= Scientific glassblowing =

Specialty field of glass blowing

Scientific glassblowing is a specialty field of lampworking used in industry, science, art and design used in research and production. Scientific glassblowing has been used in chemical, pharmaceutical, electronic and physics research including Galileo's thermometer, Thomas Edison's light bulb, and vacuum tubes used in early radio, TV and computers. More recently, the field has helped advance fiber optics, lasers, atomic and subatomic particle research, advanced communications development and semiconductors. The field combined hand skills using lathes and torches with modern computer assisted furnaces, diamond grinding and lapping machines, lasers and ultra-sonic mills.
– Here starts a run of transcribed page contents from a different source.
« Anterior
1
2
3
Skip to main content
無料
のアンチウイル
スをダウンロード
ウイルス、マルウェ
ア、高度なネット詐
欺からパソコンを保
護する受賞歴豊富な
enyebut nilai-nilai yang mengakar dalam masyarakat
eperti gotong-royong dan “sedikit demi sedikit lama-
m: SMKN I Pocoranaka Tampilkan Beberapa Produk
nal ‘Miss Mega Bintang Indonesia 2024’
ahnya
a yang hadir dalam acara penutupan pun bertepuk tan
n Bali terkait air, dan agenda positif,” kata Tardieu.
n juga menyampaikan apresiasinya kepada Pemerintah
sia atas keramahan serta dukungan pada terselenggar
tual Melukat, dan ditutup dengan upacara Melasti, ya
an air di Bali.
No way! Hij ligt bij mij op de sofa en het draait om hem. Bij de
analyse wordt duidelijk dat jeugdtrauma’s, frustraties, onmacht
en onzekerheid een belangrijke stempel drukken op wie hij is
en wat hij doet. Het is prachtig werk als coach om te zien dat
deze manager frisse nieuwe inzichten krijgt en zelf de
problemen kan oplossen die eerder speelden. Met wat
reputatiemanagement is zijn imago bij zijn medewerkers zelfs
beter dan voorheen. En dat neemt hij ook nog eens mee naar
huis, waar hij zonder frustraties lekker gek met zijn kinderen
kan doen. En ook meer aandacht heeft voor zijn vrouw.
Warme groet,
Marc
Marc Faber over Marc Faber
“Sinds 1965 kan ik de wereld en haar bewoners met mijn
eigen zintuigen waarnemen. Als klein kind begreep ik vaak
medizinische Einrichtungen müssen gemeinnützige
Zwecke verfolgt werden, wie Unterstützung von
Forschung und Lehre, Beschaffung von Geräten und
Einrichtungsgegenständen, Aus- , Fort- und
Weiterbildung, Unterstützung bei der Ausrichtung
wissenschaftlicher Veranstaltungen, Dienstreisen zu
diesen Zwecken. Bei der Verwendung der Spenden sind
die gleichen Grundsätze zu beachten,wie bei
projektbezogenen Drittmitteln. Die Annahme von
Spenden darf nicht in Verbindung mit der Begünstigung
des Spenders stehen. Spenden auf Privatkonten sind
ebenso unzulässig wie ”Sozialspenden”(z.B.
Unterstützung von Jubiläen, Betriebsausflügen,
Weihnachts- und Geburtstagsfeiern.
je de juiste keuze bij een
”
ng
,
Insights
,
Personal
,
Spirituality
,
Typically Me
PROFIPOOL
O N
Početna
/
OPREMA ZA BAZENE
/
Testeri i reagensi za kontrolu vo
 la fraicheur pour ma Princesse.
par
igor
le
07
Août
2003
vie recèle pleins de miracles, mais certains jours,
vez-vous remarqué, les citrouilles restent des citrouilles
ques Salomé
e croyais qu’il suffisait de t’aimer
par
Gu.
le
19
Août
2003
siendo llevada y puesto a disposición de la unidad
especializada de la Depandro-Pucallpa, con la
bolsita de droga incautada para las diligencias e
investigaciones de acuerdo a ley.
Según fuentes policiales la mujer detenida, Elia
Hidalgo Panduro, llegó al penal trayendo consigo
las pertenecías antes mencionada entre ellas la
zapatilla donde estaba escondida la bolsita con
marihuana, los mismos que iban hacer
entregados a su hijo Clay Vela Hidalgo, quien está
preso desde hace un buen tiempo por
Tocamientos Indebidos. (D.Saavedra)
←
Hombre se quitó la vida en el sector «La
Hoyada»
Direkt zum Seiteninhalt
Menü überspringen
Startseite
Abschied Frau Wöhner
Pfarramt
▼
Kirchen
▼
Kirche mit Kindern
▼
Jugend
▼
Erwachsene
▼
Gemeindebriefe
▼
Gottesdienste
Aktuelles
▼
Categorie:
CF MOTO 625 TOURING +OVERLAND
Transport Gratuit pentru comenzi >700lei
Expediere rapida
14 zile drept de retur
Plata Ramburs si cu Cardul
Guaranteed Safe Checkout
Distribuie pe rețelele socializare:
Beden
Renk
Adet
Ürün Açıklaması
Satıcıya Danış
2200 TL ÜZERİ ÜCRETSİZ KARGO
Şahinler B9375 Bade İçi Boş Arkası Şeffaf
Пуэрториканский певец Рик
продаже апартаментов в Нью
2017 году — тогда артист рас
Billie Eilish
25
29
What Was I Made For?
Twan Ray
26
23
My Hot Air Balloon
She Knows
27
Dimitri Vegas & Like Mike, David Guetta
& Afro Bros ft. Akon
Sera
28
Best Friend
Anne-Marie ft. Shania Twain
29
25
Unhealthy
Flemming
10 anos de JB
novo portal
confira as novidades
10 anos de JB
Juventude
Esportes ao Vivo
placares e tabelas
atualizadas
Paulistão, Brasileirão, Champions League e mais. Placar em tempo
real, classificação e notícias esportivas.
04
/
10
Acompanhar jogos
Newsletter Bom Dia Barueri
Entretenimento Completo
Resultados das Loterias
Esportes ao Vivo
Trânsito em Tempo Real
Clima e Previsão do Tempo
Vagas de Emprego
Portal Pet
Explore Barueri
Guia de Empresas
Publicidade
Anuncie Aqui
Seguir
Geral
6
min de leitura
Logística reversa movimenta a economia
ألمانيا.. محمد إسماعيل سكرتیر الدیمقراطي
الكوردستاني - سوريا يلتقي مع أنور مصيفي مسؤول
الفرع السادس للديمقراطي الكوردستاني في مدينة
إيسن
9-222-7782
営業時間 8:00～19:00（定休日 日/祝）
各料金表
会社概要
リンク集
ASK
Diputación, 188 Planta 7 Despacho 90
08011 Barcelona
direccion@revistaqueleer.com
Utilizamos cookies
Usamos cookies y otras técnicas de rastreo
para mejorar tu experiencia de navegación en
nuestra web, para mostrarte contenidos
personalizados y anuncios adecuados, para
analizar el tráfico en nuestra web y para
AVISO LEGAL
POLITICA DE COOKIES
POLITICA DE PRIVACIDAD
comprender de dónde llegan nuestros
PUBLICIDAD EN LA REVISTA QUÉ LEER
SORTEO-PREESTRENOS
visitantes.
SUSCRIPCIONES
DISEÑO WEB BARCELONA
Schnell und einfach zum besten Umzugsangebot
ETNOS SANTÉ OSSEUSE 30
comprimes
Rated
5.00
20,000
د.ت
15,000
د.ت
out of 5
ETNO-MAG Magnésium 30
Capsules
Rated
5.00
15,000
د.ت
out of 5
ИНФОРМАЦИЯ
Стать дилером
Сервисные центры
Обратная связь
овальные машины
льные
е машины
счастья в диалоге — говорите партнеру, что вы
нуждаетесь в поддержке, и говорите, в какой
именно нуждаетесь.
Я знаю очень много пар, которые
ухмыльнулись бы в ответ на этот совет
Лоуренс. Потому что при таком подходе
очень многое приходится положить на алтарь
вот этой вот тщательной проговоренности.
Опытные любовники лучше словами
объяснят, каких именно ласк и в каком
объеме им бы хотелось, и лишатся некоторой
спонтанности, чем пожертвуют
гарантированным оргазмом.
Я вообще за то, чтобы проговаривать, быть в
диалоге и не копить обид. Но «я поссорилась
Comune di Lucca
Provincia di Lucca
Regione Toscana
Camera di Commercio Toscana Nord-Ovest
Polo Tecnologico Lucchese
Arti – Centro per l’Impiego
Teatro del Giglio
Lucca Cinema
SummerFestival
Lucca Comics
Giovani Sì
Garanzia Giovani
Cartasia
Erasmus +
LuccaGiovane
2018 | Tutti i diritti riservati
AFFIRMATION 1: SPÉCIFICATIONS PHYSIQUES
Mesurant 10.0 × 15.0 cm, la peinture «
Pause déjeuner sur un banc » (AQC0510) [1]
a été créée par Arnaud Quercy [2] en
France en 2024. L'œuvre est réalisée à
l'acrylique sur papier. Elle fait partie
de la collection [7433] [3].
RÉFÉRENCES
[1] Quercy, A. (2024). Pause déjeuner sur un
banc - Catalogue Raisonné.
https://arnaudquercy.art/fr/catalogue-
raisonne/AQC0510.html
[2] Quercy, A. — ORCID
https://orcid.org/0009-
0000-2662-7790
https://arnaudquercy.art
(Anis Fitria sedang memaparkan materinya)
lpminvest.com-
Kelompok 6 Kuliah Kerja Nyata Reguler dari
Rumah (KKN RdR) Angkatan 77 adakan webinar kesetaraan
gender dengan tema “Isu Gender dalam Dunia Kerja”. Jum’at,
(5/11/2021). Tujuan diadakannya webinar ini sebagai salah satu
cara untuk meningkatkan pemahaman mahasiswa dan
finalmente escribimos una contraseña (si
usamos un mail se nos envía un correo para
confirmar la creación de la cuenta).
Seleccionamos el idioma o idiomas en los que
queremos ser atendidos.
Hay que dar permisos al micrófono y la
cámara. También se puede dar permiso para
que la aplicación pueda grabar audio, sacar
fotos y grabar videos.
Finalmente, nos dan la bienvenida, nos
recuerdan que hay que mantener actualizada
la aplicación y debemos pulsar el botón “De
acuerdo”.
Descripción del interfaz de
== Scientific glassblowing schools==
===Degree programs===
Salem Community College in Carney's Point, New Jersey offers the only degree program in the United States, an Associate in Applied Science, with a focus on the construction of scientific glass apparatus. Students come from throughout the United States and from around the world to develop this specialized skill at Salem Community College.

Alfred University offers a masters program in glass science and a PhD with a blend of theoretical and applied studies similar to degree programs in materials science and engineering.

===Universities offering courses===
The following is the list of recognized universities that provide courses in scientific glassblowing:
- University of Alabama
- Arizona State University
- Australian National University
- Grinnell College
- University of Pittsburgh
- Salem Community College
- University of Utah
- Yale University
- University of Oklahoma
- Purdue University
- University of Georgia

== Notable scientific glassblowers ==
- John Calley (engineer)
- Clarence Madison Dally (killed by X-ray exposure in the course of his work)
- Heinrich Geißler (invented the Geissler tube)
- Jorg Meyer
- Mitsugi Ohno
- Joseph Patrick Slattery (radiography pioneer blew much of his own lab glassware)
- Arthur Compton
- Narine & Anthony Baney (Father and Son Scientific Glassblowers with University of Maryland, Baltimore County)

==American Scientific Glassblowers Society==
The American Scientific Glassblowers Society (ASGS) is an association for scientific glassblowers and provides continuing education programs. The community is relatively small, with approximately 650 members.